* What the exercise asks
Some entries follow. Reproduce exactly the lines starting at the one with "M762 602 785 647 739 672 715 628Z" and stopping after the one with "M1032 1418 1043 1476 988 1487 976 1429Z".

-------- Records provided --------

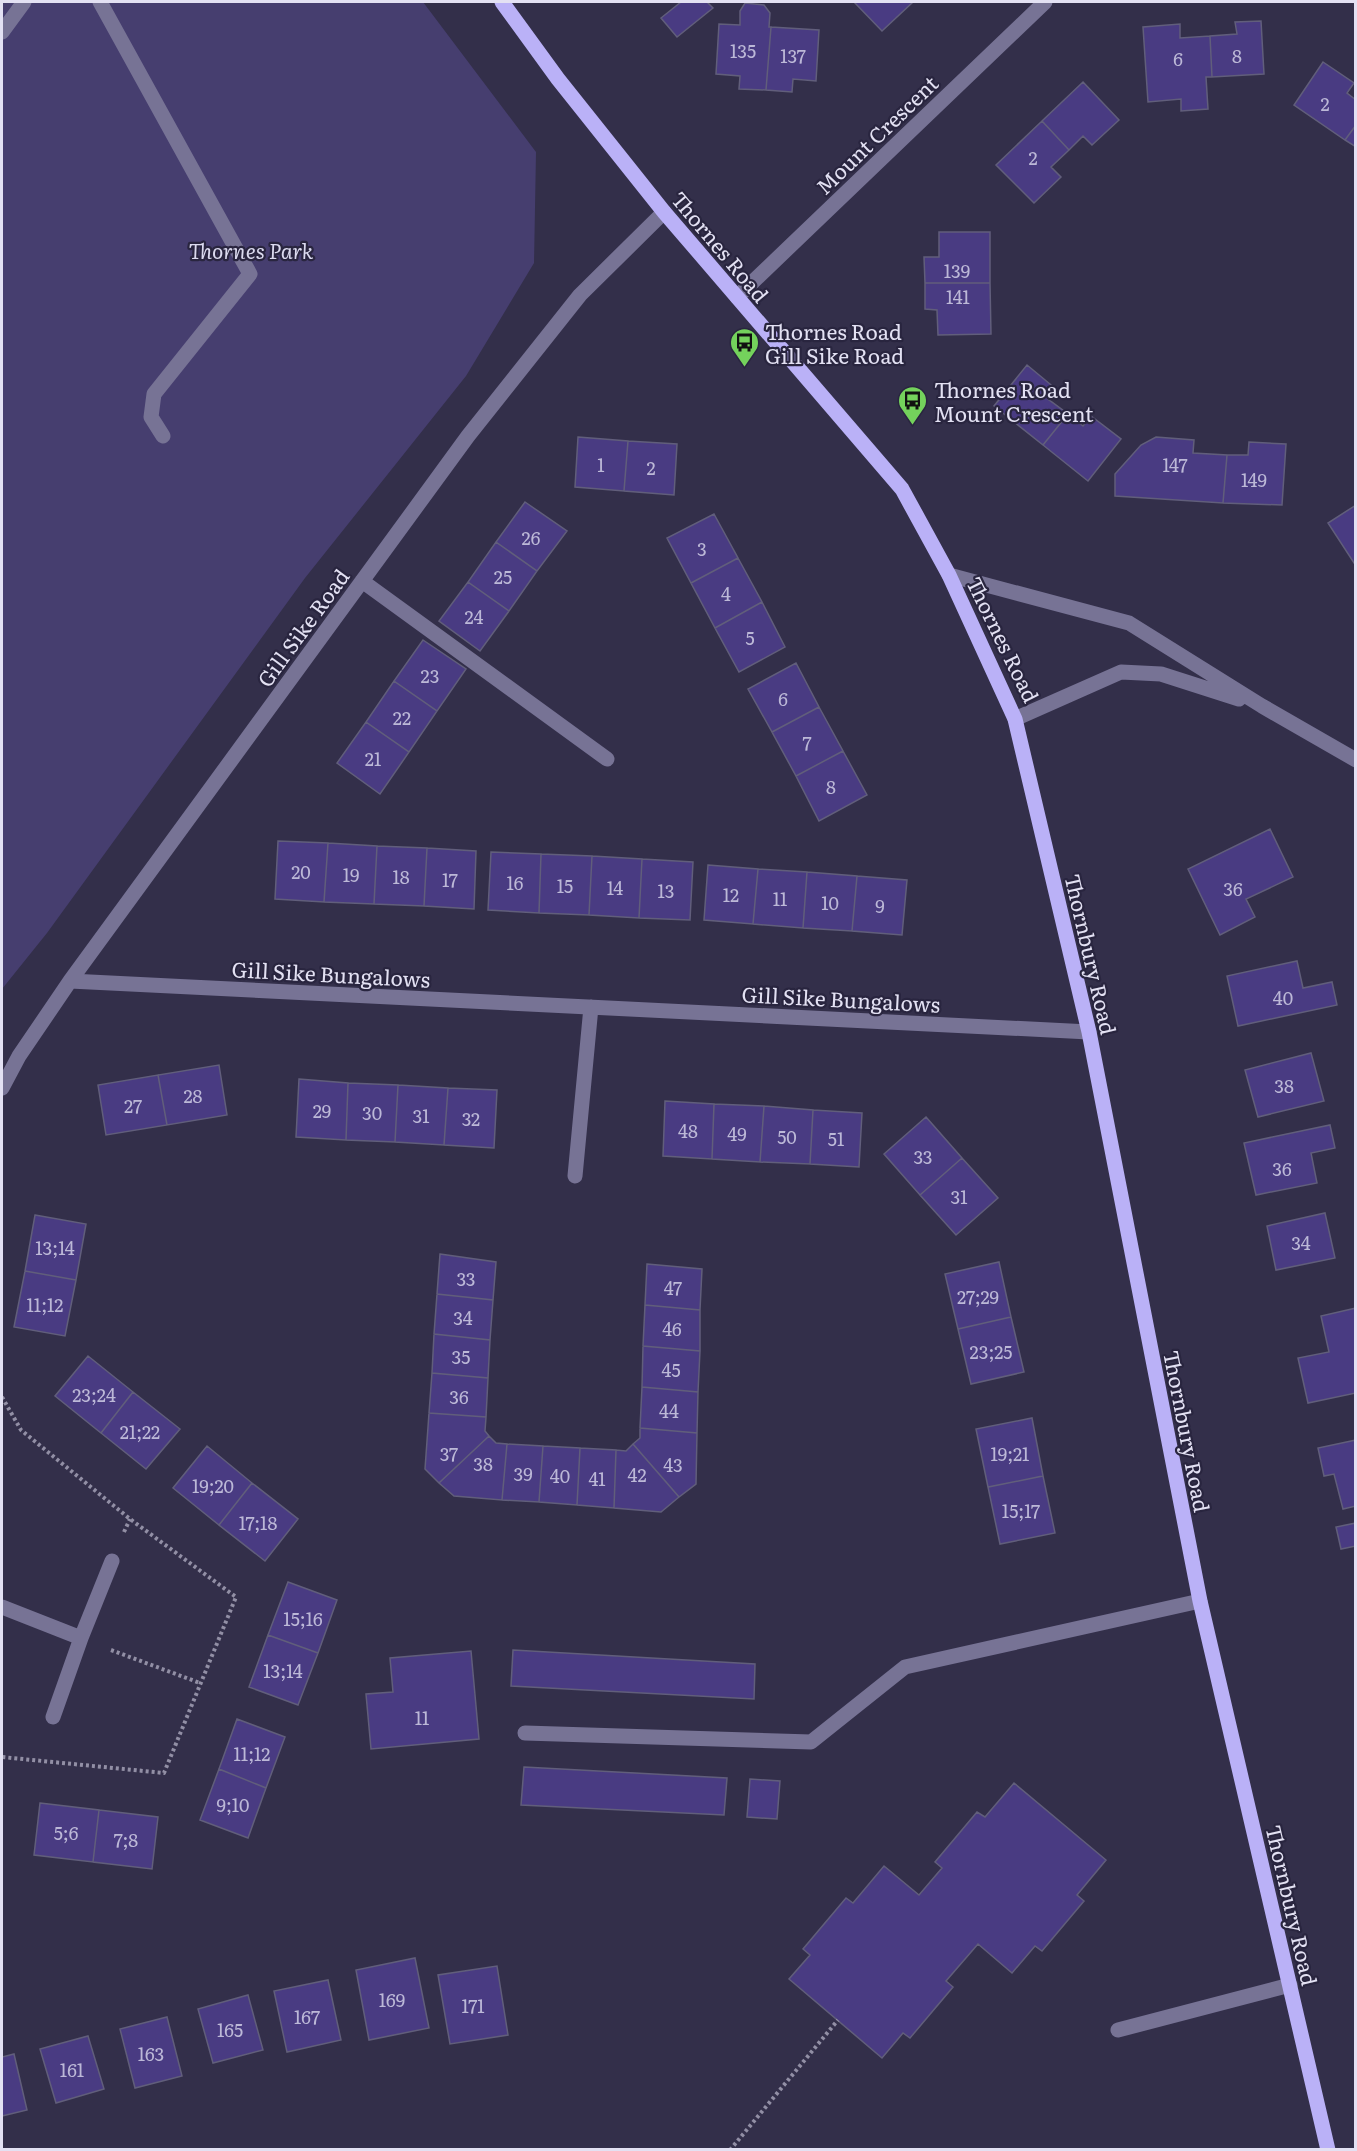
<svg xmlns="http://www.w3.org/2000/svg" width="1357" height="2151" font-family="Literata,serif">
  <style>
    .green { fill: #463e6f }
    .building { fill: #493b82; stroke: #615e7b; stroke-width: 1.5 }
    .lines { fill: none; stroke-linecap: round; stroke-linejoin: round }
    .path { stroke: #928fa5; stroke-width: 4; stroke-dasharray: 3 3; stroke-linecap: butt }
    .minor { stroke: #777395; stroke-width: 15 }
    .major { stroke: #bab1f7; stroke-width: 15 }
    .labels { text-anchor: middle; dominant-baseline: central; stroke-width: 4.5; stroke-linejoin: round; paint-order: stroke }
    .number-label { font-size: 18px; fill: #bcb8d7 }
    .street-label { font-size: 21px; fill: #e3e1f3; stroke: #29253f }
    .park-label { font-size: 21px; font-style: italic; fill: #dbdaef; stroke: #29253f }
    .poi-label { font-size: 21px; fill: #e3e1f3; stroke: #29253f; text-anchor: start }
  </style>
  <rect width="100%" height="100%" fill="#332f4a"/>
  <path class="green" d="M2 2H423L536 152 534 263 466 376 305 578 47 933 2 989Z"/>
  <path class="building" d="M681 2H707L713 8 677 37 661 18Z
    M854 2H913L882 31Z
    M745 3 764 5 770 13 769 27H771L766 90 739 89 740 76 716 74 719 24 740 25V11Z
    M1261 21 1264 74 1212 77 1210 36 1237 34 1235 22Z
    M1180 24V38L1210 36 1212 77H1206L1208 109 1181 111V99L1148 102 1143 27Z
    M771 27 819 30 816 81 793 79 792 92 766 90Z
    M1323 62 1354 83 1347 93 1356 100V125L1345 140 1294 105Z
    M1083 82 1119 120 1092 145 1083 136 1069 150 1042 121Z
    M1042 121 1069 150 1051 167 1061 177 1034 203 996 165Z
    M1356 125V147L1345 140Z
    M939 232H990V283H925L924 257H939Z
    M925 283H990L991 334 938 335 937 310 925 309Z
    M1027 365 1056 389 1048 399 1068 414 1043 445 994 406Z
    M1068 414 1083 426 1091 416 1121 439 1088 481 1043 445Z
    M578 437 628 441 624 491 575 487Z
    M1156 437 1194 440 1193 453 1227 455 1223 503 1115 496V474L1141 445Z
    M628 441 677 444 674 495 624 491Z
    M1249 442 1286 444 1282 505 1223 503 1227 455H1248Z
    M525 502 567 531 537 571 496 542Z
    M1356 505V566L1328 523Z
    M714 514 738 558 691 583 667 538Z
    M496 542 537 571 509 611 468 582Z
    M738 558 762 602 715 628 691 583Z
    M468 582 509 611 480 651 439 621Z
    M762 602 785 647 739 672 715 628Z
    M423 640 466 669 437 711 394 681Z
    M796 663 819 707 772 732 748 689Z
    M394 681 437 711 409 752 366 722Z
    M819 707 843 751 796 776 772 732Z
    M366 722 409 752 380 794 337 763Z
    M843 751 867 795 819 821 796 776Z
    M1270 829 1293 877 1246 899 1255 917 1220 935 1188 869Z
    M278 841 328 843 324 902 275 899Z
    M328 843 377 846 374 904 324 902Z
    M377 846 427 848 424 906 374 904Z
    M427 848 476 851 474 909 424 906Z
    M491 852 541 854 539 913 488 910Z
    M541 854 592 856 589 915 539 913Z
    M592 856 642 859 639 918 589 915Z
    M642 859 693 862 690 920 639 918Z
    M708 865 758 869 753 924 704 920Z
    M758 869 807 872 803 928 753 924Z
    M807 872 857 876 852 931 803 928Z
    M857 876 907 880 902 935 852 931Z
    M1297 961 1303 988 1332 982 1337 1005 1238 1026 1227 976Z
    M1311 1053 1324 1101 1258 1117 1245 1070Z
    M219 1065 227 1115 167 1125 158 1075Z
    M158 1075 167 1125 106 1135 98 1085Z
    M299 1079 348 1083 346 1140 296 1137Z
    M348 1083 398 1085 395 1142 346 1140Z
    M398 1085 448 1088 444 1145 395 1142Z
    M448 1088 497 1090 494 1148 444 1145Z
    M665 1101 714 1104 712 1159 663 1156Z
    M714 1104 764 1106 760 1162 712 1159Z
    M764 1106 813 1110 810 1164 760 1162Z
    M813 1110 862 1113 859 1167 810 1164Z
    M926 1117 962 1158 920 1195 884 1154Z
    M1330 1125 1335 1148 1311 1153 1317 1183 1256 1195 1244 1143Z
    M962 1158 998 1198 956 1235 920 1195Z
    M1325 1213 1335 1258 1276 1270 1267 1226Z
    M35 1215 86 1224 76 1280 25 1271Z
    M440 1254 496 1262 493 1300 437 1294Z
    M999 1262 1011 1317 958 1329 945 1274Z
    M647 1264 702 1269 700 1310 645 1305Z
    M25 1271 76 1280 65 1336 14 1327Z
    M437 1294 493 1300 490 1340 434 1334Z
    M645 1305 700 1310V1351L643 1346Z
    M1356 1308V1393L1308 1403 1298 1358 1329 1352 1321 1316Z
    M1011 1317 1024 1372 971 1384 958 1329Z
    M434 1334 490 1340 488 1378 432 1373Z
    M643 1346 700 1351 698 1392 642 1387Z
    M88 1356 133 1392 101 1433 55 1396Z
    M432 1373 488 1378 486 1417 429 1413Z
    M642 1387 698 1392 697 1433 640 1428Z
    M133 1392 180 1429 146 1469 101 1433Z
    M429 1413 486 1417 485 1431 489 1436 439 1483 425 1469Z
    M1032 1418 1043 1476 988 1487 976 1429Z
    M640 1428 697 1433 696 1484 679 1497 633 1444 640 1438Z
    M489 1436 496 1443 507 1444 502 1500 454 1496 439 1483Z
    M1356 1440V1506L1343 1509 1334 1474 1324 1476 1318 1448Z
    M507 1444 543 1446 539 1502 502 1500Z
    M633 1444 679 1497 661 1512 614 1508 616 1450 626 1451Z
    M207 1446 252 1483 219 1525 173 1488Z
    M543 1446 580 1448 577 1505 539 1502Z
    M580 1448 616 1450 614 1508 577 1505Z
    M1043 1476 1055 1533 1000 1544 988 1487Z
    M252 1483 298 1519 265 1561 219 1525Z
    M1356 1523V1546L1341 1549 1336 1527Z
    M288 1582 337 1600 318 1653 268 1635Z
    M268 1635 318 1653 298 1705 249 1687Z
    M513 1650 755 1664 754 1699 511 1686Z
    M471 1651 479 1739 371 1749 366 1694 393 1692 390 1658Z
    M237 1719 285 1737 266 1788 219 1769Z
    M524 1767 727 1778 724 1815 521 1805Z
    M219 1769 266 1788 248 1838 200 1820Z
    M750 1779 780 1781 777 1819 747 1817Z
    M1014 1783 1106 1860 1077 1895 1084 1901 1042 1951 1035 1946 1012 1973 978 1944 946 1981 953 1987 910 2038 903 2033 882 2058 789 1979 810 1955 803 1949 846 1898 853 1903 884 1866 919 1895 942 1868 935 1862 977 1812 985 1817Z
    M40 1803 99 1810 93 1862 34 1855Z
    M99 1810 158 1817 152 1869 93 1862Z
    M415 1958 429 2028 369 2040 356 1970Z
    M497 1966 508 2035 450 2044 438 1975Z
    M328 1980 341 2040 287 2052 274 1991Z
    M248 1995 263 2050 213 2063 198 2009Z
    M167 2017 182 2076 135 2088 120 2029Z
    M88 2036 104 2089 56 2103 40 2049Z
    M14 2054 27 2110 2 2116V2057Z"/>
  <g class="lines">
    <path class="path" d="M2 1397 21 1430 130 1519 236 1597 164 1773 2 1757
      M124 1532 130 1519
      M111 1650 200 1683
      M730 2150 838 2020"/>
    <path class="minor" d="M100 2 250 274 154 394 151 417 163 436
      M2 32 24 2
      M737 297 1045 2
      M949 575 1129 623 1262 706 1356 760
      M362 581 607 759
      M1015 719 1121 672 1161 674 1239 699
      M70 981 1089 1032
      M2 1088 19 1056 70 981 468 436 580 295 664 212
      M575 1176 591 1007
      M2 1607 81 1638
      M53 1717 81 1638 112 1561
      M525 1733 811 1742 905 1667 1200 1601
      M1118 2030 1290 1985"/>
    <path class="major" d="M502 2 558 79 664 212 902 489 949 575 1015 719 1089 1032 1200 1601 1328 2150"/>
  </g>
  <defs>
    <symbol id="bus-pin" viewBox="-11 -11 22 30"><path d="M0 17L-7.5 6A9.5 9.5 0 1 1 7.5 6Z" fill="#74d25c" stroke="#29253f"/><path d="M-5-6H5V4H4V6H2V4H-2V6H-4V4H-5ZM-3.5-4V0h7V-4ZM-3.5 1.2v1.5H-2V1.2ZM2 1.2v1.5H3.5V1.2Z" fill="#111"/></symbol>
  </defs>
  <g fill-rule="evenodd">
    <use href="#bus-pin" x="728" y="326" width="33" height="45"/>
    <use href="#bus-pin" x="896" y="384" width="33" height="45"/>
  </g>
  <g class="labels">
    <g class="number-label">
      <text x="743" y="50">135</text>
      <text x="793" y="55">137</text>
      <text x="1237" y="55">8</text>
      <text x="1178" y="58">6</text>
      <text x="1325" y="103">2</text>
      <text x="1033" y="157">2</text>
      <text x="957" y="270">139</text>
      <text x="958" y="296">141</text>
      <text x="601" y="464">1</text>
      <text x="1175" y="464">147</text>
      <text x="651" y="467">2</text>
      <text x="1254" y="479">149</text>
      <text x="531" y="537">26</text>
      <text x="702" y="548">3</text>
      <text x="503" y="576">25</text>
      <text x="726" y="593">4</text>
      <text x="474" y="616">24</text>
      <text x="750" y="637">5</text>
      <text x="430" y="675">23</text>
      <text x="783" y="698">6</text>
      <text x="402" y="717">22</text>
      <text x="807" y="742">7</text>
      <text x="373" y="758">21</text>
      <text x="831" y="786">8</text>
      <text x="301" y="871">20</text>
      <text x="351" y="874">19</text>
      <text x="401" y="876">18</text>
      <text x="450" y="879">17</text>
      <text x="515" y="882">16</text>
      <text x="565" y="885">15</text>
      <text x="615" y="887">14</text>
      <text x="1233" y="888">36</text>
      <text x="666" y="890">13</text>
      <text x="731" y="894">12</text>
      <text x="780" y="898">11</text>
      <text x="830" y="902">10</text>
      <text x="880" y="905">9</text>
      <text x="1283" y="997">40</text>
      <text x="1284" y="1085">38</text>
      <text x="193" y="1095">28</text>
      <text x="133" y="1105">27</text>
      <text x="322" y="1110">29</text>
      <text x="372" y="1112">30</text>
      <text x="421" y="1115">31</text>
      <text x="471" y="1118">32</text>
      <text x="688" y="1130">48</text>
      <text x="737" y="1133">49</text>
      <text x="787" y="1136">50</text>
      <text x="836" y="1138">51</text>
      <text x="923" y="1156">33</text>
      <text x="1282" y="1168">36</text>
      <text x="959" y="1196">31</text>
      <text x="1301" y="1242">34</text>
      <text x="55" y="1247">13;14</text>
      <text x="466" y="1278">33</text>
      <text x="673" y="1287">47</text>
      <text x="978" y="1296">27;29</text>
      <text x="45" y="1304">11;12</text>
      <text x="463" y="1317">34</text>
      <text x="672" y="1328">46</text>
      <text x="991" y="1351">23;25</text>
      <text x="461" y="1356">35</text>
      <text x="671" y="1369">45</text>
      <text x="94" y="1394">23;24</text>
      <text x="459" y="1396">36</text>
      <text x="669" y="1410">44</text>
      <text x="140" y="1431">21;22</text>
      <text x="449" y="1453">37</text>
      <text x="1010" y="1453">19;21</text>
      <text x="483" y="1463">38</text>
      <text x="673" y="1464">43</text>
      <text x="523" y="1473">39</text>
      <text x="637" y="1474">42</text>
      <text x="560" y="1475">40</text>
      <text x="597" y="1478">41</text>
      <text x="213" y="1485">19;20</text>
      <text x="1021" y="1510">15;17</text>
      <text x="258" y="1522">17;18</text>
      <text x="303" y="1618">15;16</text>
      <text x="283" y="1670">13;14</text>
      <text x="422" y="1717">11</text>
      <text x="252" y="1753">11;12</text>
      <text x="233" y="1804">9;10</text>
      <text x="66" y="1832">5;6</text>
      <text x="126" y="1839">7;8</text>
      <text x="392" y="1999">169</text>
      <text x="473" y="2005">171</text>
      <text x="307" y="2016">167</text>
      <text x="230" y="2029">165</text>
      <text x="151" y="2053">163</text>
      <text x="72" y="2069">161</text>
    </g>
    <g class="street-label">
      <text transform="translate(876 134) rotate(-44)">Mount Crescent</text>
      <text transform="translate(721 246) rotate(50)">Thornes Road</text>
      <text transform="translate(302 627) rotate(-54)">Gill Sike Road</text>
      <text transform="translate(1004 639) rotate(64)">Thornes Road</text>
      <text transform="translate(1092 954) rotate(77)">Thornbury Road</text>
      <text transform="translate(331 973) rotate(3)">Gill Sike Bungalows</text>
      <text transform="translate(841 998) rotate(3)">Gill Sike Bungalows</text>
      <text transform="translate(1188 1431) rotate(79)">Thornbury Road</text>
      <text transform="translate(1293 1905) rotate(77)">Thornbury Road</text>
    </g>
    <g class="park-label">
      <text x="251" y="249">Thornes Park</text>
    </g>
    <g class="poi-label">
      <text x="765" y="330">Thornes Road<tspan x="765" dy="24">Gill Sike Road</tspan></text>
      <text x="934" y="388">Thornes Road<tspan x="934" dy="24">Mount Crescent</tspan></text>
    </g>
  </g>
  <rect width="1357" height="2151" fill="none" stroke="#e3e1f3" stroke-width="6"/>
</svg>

--------

* Task response
    M762 602 785 647 739 672 715 628Z
    M423 640 466 669 437 711 394 681Z
    M796 663 819 707 772 732 748 689Z
    M394 681 437 711 409 752 366 722Z
    M819 707 843 751 796 776 772 732Z
    M366 722 409 752 380 794 337 763Z
    M843 751 867 795 819 821 796 776Z
    M1270 829 1293 877 1246 899 1255 917 1220 935 1188 869Z
    M278 841 328 843 324 902 275 899Z
    M328 843 377 846 374 904 324 902Z
    M377 846 427 848 424 906 374 904Z
    M427 848 476 851 474 909 424 906Z
    M491 852 541 854 539 913 488 910Z
    M541 854 592 856 589 915 539 913Z
    M592 856 642 859 639 918 589 915Z
    M642 859 693 862 690 920 639 918Z
    M708 865 758 869 753 924 704 920Z
    M758 869 807 872 803 928 753 924Z
    M807 872 857 876 852 931 803 928Z
    M857 876 907 880 902 935 852 931Z
    M1297 961 1303 988 1332 982 1337 1005 1238 1026 1227 976Z
    M1311 1053 1324 1101 1258 1117 1245 1070Z
    M219 1065 227 1115 167 1125 158 1075Z
    M158 1075 167 1125 106 1135 98 1085Z
    M299 1079 348 1083 346 1140 296 1137Z
    M348 1083 398 1085 395 1142 346 1140Z
    M398 1085 448 1088 444 1145 395 1142Z
    M448 1088 497 1090 494 1148 444 1145Z
    M665 1101 714 1104 712 1159 663 1156Z
    M714 1104 764 1106 760 1162 712 1159Z
    M764 1106 813 1110 810 1164 760 1162Z
    M813 1110 862 1113 859 1167 810 1164Z
    M926 1117 962 1158 920 1195 884 1154Z
    M1330 1125 1335 1148 1311 1153 1317 1183 1256 1195 1244 1143Z
    M962 1158 998 1198 956 1235 920 1195Z
    M1325 1213 1335 1258 1276 1270 1267 1226Z
    M35 1215 86 1224 76 1280 25 1271Z
    M440 1254 496 1262 493 1300 437 1294Z
    M999 1262 1011 1317 958 1329 945 1274Z
    M647 1264 702 1269 700 1310 645 1305Z
    M25 1271 76 1280 65 1336 14 1327Z
    M437 1294 493 1300 490 1340 434 1334Z
    M645 1305 700 1310V1351L643 1346Z
    M1356 1308V1393L1308 1403 1298 1358 1329 1352 1321 1316Z
    M1011 1317 1024 1372 971 1384 958 1329Z
    M434 1334 490 1340 488 1378 432 1373Z
    M643 1346 700 1351 698 1392 642 1387Z
    M88 1356 133 1392 101 1433 55 1396Z
    M432 1373 488 1378 486 1417 429 1413Z
    M642 1387 698 1392 697 1433 640 1428Z
    M133 1392 180 1429 146 1469 101 1433Z
    M429 1413 486 1417 485 1431 489 1436 439 1483 425 1469Z
    M1032 1418 1043 1476 988 1487 976 1429Z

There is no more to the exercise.